Spiking does not necessarily have to be restricted to the analyte of interest. It could include anything added to the sample to gauge the effect of the addition. For example, the sample could be spiked with varying amounts of a particular interference in order to judge the concentration of the interferent at which determination of the analyte is adversely affected.

Reference Materials

It is important to distinguish between reference materials (RMs) and certified reference materials (CRMs) because of the significant difference in how they can be used in method validation. RMs can be any material used as a basis for reference and could include laboratory-prepared standards of known purity. The property or analyte of interest needs to be stable and homogenous, but the material does not need to have the high degree of characterization, metrological traceability, uncertainty, and documentation associated with CRMs.
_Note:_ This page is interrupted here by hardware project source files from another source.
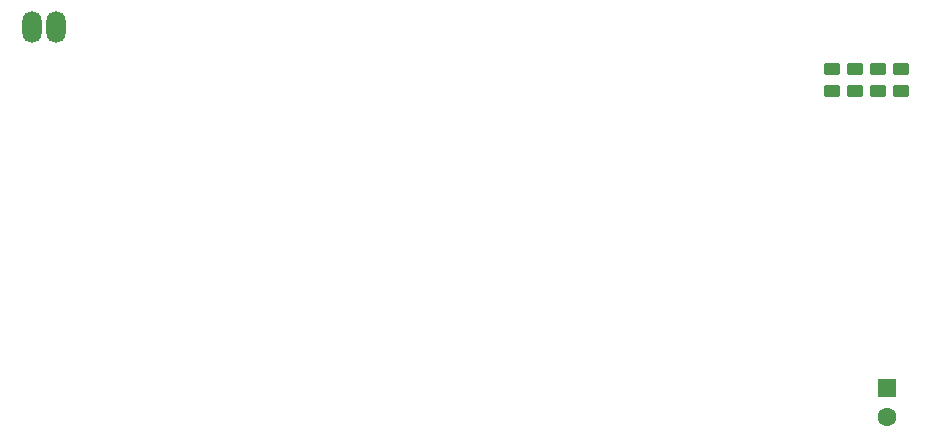
<source format=gbr>
%TF.GenerationSoftware,KiCad,Pcbnew,7.0.8*%
%TF.CreationDate,2023-12-31T22:49:09+00:00*%
%TF.ProjectId,pce-gt-controller,7063652d-6774-42d6-936f-6e74726f6c6c,BF1.1*%
%TF.SameCoordinates,Original*%
%TF.FileFunction,Soldermask,Bot*%
%TF.FilePolarity,Negative*%
%FSLAX46Y46*%
G04 Gerber Fmt 4.6, Leading zero omitted, Abs format (unit mm)*
G04 Created by KiCad (PCBNEW 7.0.8) date 2023-12-31 22:49:09*
%MOMM*%
%LPD*%
G01*
G04 APERTURE LIST*
G04 Aperture macros list*
%AMRoundRect*
0 Rectangle with rounded corners*
0 $1 Rounding radius*
0 $2 $3 $4 $5 $6 $7 $8 $9 X,Y pos of 4 corners*
0 Add a 4 corners polygon primitive as box body*
4,1,4,$2,$3,$4,$5,$6,$7,$8,$9,$2,$3,0*
0 Add four circle primitives for the rounded corners*
1,1,$1+$1,$2,$3*
1,1,$1+$1,$4,$5*
1,1,$1+$1,$6,$7*
1,1,$1+$1,$8,$9*
0 Add four rect primitives between the rounded corners*
20,1,$1+$1,$2,$3,$4,$5,0*
20,1,$1+$1,$4,$5,$6,$7,0*
20,1,$1+$1,$6,$7,$8,$9,0*
20,1,$1+$1,$8,$9,$2,$3,0*%
G04 Aperture macros list end*
%ADD10O,1.642500X2.715000*%
%ADD11R,1.600000X1.600000*%
%ADD12C,1.600000*%
%ADD13RoundRect,0.250000X-0.450000X0.262500X-0.450000X-0.262500X0.450000X-0.262500X0.450000X0.262500X0*%
G04 APERTURE END LIST*
D10*
%TO.C,CN801*%
X88136295Y-35824334D03*
X90217545Y-35824334D03*
%TD*%
D11*
%TO.C,CC800*%
X160570000Y-66380000D03*
D12*
X160570000Y-68880000D03*
%TD*%
D13*
%TO.C,R714*%
X161690000Y-39445000D03*
X161690000Y-41270000D03*
%TD*%
%TO.C,R716*%
X157820000Y-39445000D03*
X157820000Y-41270000D03*
%TD*%
%TO.C,R715*%
X159750000Y-39445000D03*
X159750000Y-41270000D03*
%TD*%
%TO.C,R717*%
X155870000Y-39445000D03*
X155870000Y-41270000D03*
%TD*%
M02*

</source>
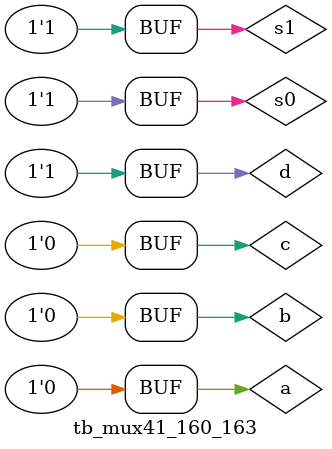
<source format=v>
`timescale 1ns / 1ps


//Pranav Unkule, 160
//Ruturaj Javeri, 163

module tb_mux41_160_163;

	// Inputs
	reg a;
	reg b;
	reg c;
	reg d;
	reg s1;
	reg s0;

	// Outputs
	wire y;

	// Instantiate the Unit Under Test (UUT)
	mux41_160_163 uut (
		.a(a), 
		.b(b), 
		.c(c), 
		.d(d), 
		.s1(s1), 
		.s0(s0), 
		.y(y)
	);

	initial begin
	
	// Initialize Inputs
		a = 0;
		b = 0;
		c = 0;
		d = 0;
		s1 = 0;
		s0 = 0;

		
		#100;
	
		
		a = 1;
		b = 0;
		c = 0;
		d = 0;
		s1 = 0;
		s0 = 0;

		
		#100;
        
		
		a = 0;
		b = 1;
		c = 0;
		d = 0;
		s1 = 0;
		s0 = 1;

		
		#100;
		
		a = 0;
		b = 0;
		c = 1;
		d = 0;
		s1 = 1;
		s0 = 0;

		
		#100;
		
		a = 0;
		b = 0;
		c = 0;
		d = 1;
		s1 = 1;
		s0 = 1;

		
		#100;
		

	end
      
endmodule


</source>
The characterization of the parameter of interest in a CRM is more strictly controlled than for an RM, and, in addition, the characterized value is certified with documented metrological traceability and uncertainty. Assessment of bias for method validation requires a reliable reference standard, preferably a CRM, with the same matrix and analyte concentrations as the test samples.

Validation Process

Figure 1 illustrates considerations for a validation process to demonstrate the method meets the needs of the end-user and the requirements of ISO/IEC 17025:2017. This is a general process that identifies the aspects to bring method validation to an acceptable closure.

Conclusion

Method validation is indispensable for obtaining reliable results for chemical analysis. The higher the complexity of the method, the more important validation is. Methods related to cannabis testing are notorious for their complexity, on the one hand, because of the instrument itself and, on the other hand, because cannabis and cannabis-related products are complex samples. Therefore, it is important to demonstrate that methods are working as expected and the results obtained are reliable. This information is relevant to both the laboratory and the customer. Method validation is an essential part of good measurement practice because valid data can be produced only when the strengths and weaknesses of a method are understood.

References

1. ISO/IEC 17025, General requirements for the competence of testing and calibration laboratories, ISO Geneva, 2017.
2. ISO/IEC 17025, General requirements for the competence of testing and calibration laboratories, ISO Geneva, 2017.
3. ICH Q2(R1) Validation of Analytical Methods: Text and Methodology, Geneva, incorporated 2005.
4. USFDA, Analytical Methods and Methods Validation for Drugs and Biologics Guidance for Industry. Center for Drug Evaluation and Research, Food and Drug Administration, Silver Spring, MD, 2015.
5. USP40- NF35, General Chapter 1225, Validation of Compendial Methods, Rockville, MD, 2017.
6. USP40-NF35, General Chapter 1225, Validation of Compendial Methods, Rockville, MD, 2017.
7. USP40-NF35, General Chapter 1225, Validation of Compendial Methods, Rockville, MD, 2017.
8. ISO Guide 30, Reference materials – Selected terms and definitions, ISO Geneva, 2015.